Tammy’s story dramatically demonstrates what I refer to as the “left hand, right hand” phenomenon which seems to occur with every securitized loan. That is to say: “the left hand doesn’t know what the right hand is doing.”
Whether its in the form of the “lender” (actually the loan servicer, who is not the lender at all), not being able to adequately demonstrate that it has the right to collect on the loan, or in the form of getting different answers to critical questions regarding repayment or modification of the loan depending on the day of the week you call, this phenomenon is universally present.
Tammy was sued for foreclosure in March, 2011. Despite the fact that the rules require any party filing a lawsuit demonstrate that the party suing (called the Plaintiff) has the right to do so, the promissory note an mortgage attached to Tammy’s foreclosure named a bank other than the plaintiff as having right to the loan.. In other words, the bank was essentially telling the court (and Tammy), “take my word for it; I am the right party to be suing.” Even though banks have gotten away with this tactic hundreds of thousands, possibly millions of times before, courts now are coming to the realization that homeowners, like the banks themselves, have the right to insist that the paperwork is in order.

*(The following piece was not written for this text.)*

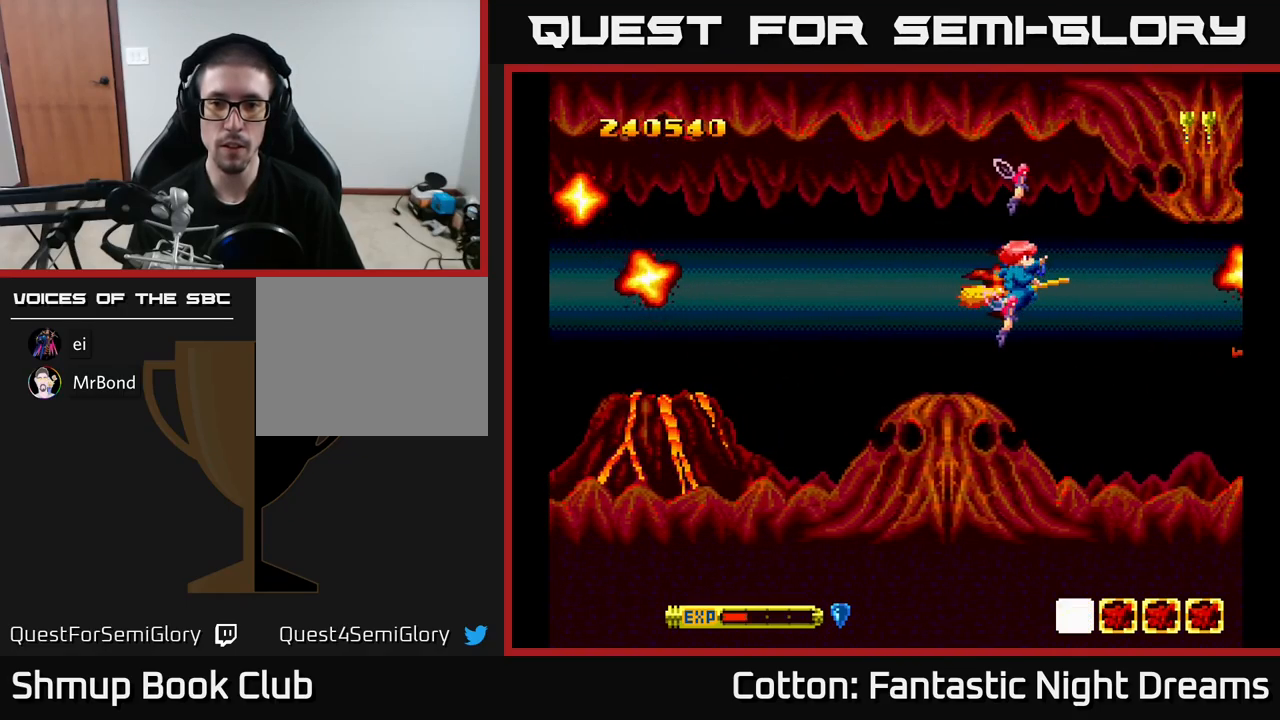
{"buttons": ["Y", "DPAD_LEFT"], "right_stick": "center", "events": [[67, "Y", "down"], [150, "DPAD_LEFT", "down"], [334, "DPAD_DOWN", "down"], [350, "DPAD_LEFT", "up"], [467, "DPAD_DOWN", "up"], [484, "DPAD_LEFT", "down"]]}
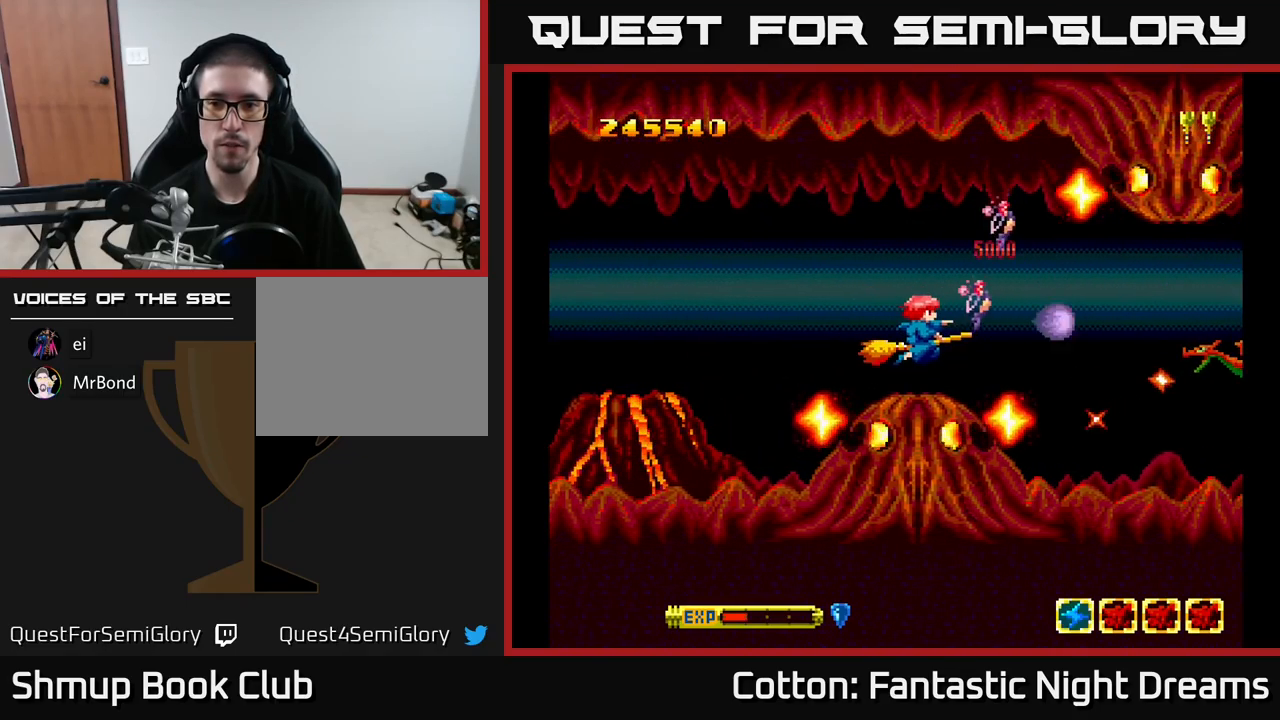
{"buttons": ["Y", "DPAD_UP"], "right_stick": "center", "events": [[34, "DPAD_LEFT", "up"], [250, "DPAD_LEFT", "down"], [350, "DPAD_UP", "down"], [484, "DPAD_LEFT", "up"]]}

In Tammy’s case, four different banks had a connection to her loan, meaning that it would be possible that had the bank suing her obtained a judgment and had her home sold, one of the others, or even some other unknown bank, could later step forward and demand payment on the same debt. Our position in a case like Tammy’s is quite clear: Until the banks get their act together, determine which of them has the right to collect on the loan, and prove that to us, the “left hand, right hand” thing just doesn’t work for us.